If passed, anyone performing massage services must be licensed by the state or face the possibility of fines or business closure.
The council did not vote on the issue at its Sept. 13 meeting but is expected to do so next month.
The ordinance is designed to crack down on existing massage parlors while discouraging more opening from in the future.
“All you have to do is pick up a copy of Creative Loafing, look at the ads in the back and see how many [massage parlors] are in Doraville,” said Luke Howe, Doraville’s assistant to the mayor. “People have just had enough. Doraville has a bad name because of these places.”
There are currently eight massage parlors within the city limits and more nearby in unincorporated DeKalb County. Doraville’s previous ordinance also required licensing but was rarely enforced by the city, said Howe, thereby creating a safe haven.
The new ordinance tightens pre-existing restrictions and includes foot massage businesses, not typically a front for illegal prostitution.

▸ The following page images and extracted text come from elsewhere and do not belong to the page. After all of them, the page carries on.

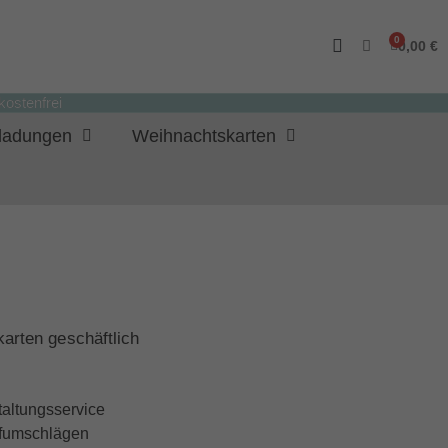
0,00 €
ostenfrei
nladungen
Weihnachtskarten
arten geschäftlich
taltungsservice
iefumschlägen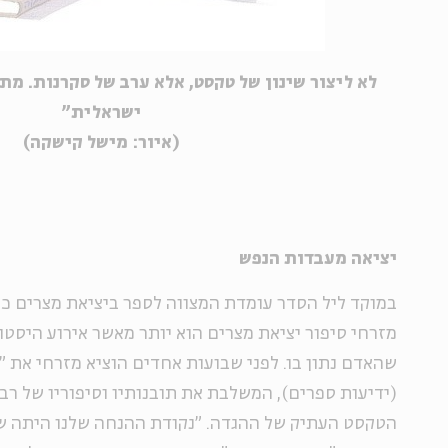
לא ליצור שינון של טקסט, אלא ערב של סקרנות. מתו
ישראלית"
(איור: מישל קישקה)
יציאה מעבדות הנפש
במוקד ליל הסדר עומדת המצווה לספר ביציאת מצרים כמ
מזרחי סיפור יציאת מצרים הוא יותר מאשר אירוע היסטו
שהאדם נתון בו. לפני שבועות אחדים הוציא מזרחי את "
(ידיעות ספרים), המשלבת את תובנותיו וסיפוריו של רב
הטקסט העתיק של ההגדה. "נקודת ההנחה שלנו היתה שגל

One massage parlor employee not wishing to be named said the ordinance is racist and unfairly targets the Asian community – a point shared by others and one that Howe admitted hearing before.
In a blog earlier in this year, Councilman Bob Roche warned that targeting massage parlors could create “a mess.”
“I support limiting the number of such establishments in town, but we have to be extremely careful about trying to shut down existing businesses,” he wrote. “Foot massage establishments are in a gray area. I’ve traveled in Shanghai and foot massage is part of the Asian culture. The vast majority of establishments are on the up and up, and we should be closely monitoring them for any illegal activity.”
Howe vehemently denied the ordinance targeted the Asian community.
“We want to showcase the best of Asian culture, and we’re proud of our Asian community. The city has a very inclusive culture,” he said. “They’ve [massage parlors] fought tooth and nail against us and are trying to play the race card.”
Some in the business community have questioned cracking down on any businesses at a time when up to 40 percent of Buford Highway retail space is vacant.
However, the ordinance has received strong backing from resident associations, which believe massage parlors have damaged the city’s image.
“We would like to see the development of more desirable businesses that people can use and the containment of undesirable businesses,” said Susan Frasse, a 25-year Doraville resident. “We want to clean up the city.”
Frasse said she believes Doraville’s current LCI study, exploring ways to regenerate the shuttered General Motors plant, has helped raise awareness of local issues.
“Residents want to see more positive developments,” she said. “There have always been concerns about the decline of desirable businesses in the city.
“If people doubt these places have problems, go online and see how they advertise.”